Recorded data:
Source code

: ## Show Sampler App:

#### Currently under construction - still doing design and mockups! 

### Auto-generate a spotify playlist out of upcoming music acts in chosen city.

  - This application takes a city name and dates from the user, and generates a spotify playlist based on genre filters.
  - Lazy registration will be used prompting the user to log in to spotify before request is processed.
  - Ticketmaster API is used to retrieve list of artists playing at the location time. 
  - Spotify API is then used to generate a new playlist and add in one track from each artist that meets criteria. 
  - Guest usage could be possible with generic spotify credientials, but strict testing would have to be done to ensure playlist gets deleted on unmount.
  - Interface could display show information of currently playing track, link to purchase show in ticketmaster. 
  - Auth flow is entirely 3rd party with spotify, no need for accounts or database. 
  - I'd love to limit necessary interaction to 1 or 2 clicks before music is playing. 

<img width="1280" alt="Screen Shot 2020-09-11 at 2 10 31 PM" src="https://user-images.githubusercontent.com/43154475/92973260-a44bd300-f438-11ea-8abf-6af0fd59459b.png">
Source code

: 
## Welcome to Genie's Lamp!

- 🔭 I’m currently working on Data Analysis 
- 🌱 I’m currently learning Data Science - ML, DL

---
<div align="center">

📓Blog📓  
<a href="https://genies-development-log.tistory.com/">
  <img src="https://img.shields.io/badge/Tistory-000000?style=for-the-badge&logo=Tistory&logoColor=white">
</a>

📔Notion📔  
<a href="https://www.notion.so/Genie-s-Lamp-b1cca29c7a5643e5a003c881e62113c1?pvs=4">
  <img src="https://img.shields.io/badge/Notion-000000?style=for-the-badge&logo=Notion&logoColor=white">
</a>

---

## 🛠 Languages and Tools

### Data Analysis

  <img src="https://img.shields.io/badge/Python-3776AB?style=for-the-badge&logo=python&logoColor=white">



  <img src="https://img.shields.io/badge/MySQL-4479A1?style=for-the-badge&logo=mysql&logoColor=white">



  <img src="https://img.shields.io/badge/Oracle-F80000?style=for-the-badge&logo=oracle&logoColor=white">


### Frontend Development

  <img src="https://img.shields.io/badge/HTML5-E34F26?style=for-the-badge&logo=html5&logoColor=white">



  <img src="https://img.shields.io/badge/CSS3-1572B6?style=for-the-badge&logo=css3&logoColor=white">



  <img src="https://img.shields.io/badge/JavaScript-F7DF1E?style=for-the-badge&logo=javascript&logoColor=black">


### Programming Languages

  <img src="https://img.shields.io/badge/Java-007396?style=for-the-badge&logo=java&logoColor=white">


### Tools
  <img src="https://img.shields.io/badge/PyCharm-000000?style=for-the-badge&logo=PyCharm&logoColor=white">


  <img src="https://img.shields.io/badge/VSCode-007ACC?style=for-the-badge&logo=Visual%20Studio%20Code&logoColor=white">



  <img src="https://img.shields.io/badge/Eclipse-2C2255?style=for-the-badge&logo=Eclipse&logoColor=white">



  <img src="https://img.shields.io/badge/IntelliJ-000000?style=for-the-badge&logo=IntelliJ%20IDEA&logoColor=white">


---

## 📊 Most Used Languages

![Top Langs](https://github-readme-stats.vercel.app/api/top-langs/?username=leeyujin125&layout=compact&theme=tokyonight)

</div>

- Your goal
Identify every line in the rows above that contains the string "from", and copy each of those lines. Matching is case-sensitive.

- Answer box
  - This application takes a city name and dates from the user, and generates a spotify playlist based on genre filters.
  - Spotify API is then used to generate a new playlist and add in one track from each artist that meets criteria. 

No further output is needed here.